Ohio Prison Food Contractor Under Fire for Maggots Found in Kitchen Areas and Other Issues
A corrections spokeswoman for Ohio prisons says that Ohio’s prisons agency is planning on developing a plan to enable local health inspections of food service operations after reports surfaced of maggots found in kitchen areas.
According to The Associated Press, problems have been reported since last April, concerning the vendor, Aramark, who won the contract to provide kitchen services to inmates. The complaints, besides maggots, included issues like running out of food, and staffing shortages. There were a total of 65 documented complaints, including five complaints of maggots. At some points, the food shortages were causing security concerns as inmates grew frustrated.
Aramark has defended itself against the claims; company president John Hanner has said that food substitutions and delays have been rare, and that many allegations were the result of discontent. In winning the bid, the prison workers who originally ran the kitchen were displaced.
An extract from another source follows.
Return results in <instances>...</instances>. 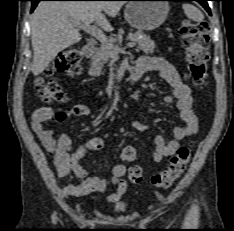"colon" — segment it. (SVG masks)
I'll use <instances>...</instances> for the list:
<instances>
[{"label": "colon", "mask_w": 234, "mask_h": 231, "mask_svg": "<svg viewBox=\"0 0 234 231\" xmlns=\"http://www.w3.org/2000/svg\"><path fill=\"white\" fill-rule=\"evenodd\" d=\"M180 34L186 51V61L190 76L194 84L201 87L207 76V63L209 59V35L206 23H194L187 20L182 23ZM80 60L81 52L78 48H66L47 70L46 76H53L57 73L75 75L78 71ZM37 90L42 99L47 102L62 103L67 99L61 87L53 80L40 79L37 84ZM136 155V149L128 146L122 150L120 158L125 162H132L135 160ZM191 155V144L179 147L171 157L168 166L152 176V184L160 189L171 186L185 171ZM128 178L132 183L141 182L144 179L143 169L140 166H132L129 169Z\"/></svg>", "instance_id": "obj_1"}]
</instances>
Aramark won the $110 million deal, in which they supplied food to 50,000 prisoners from last September through June 2015. In April, the state fined Aramark $142,000 for several issues, including failing to maintain adequate staffing levels.
Aramark is also operating within Michigan, and Gov. Rick Snyder has expressed interest in potentially reconsidering their contract there, citing performance issues as well as 30 or so cases where inmates displayed symptoms of potential food poisoning. Each year, about 48 million Americans become sick from food-borne illnesses — the majority of the cases the result of sanitation and handling issues with public food. Michigan officials have already filed a $200,000 fine against the company, citing staffing problems, employee misconduct, and unapproved food substitutions.
“Food service is a critical operation and we have made clear to Aramark our concerns,” says JoEllen Smith, speaking on behalf of the Ohio Department of Rehabilitation and Correction.
“The issues found to date are both the responsibility of Aramark and the state,” explains Smith. “DRC will continue to work with its own staff and Aramark staff to ensure sanitary conditions in all its facilities.”